Stored data
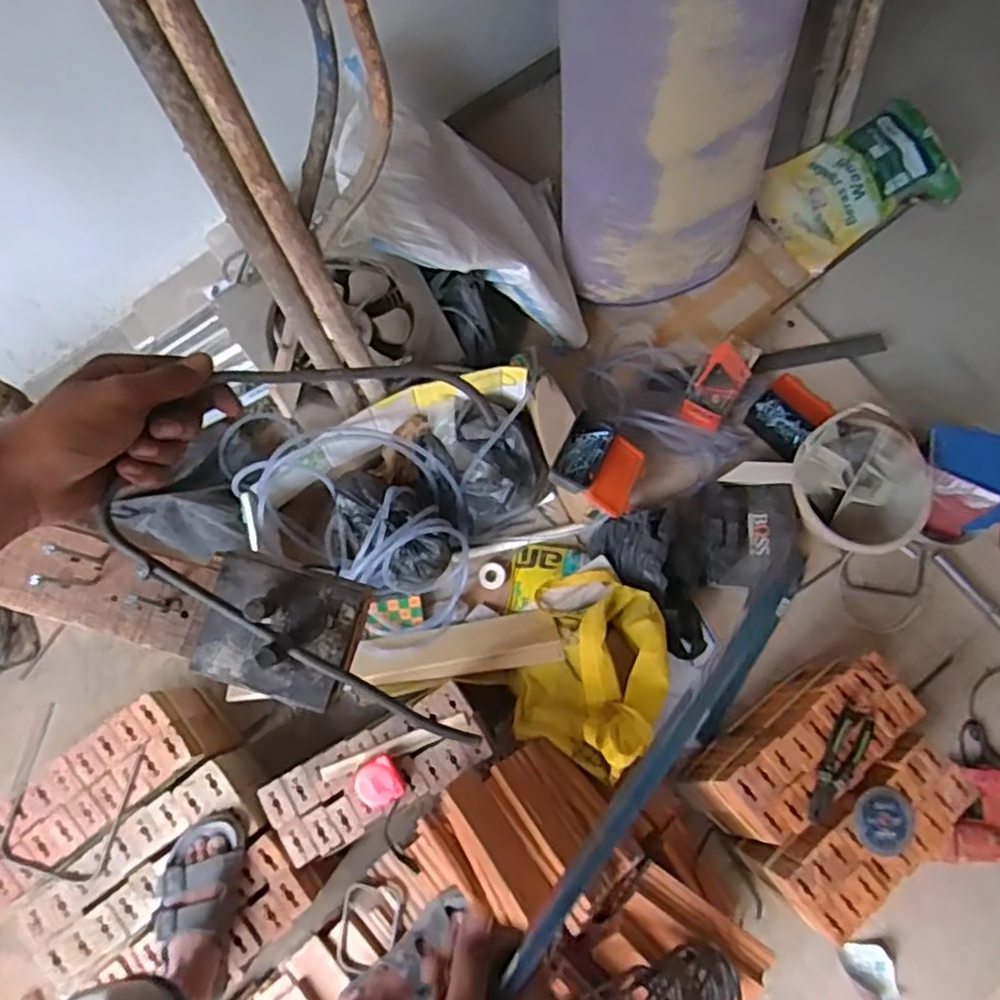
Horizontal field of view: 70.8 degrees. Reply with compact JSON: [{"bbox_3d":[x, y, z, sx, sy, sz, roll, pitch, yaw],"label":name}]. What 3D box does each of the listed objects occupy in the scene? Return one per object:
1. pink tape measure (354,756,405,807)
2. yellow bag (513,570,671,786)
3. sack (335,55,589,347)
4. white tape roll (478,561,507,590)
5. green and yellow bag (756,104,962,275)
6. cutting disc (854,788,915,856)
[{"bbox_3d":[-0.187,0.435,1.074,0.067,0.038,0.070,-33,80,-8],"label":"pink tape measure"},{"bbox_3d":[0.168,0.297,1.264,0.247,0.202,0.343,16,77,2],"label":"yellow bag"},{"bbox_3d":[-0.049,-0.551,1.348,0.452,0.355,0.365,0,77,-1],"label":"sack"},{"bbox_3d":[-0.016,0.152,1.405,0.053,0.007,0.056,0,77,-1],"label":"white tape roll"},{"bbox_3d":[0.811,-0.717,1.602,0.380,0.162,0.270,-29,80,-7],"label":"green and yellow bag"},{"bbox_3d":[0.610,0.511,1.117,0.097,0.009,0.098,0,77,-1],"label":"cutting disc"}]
==
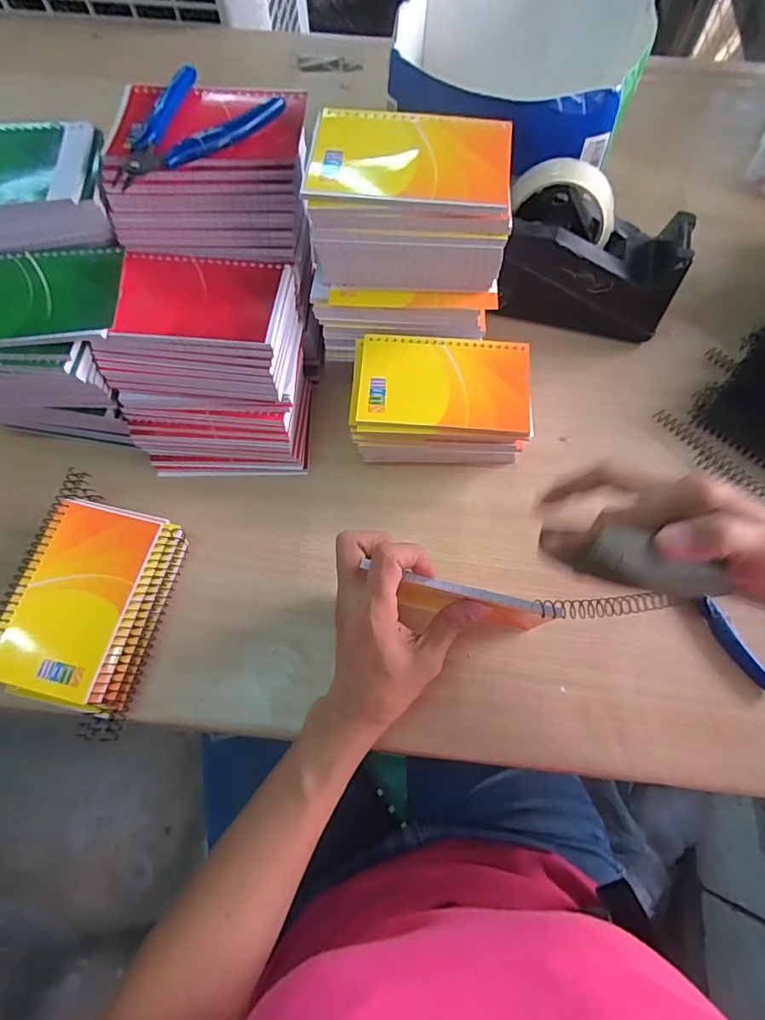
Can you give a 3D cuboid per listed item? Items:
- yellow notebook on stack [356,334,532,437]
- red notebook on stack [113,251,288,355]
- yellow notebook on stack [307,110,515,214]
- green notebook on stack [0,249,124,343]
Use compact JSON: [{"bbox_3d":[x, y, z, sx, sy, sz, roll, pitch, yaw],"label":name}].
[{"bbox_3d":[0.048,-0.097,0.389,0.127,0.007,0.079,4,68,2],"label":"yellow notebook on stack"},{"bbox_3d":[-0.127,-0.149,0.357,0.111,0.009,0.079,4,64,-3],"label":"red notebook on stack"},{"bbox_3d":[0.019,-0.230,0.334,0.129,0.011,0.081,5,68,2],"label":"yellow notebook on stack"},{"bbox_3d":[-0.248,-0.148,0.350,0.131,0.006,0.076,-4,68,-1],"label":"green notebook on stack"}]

Your objective
In the entries above, please find the line with "Horizontal field of" and the line with "5. green and yellow bag (756,104,962,275)", then write out exactly those two lines and every line between them, and nothing more.

Exercise answer
Horizontal field of view: 70.8 degrees. Reply with compact JSON: [{"bbox_3d":[x, y, z, sx, sy, sz, roll, pitch, yaw],"label":name}]. What 3D box does each of the listed objects occupy in the scene? Return one per object:
1. pink tape measure (354,756,405,807)
2. yellow bag (513,570,671,786)
3. sack (335,55,589,347)
4. white tape roll (478,561,507,590)
5. green and yellow bag (756,104,962,275)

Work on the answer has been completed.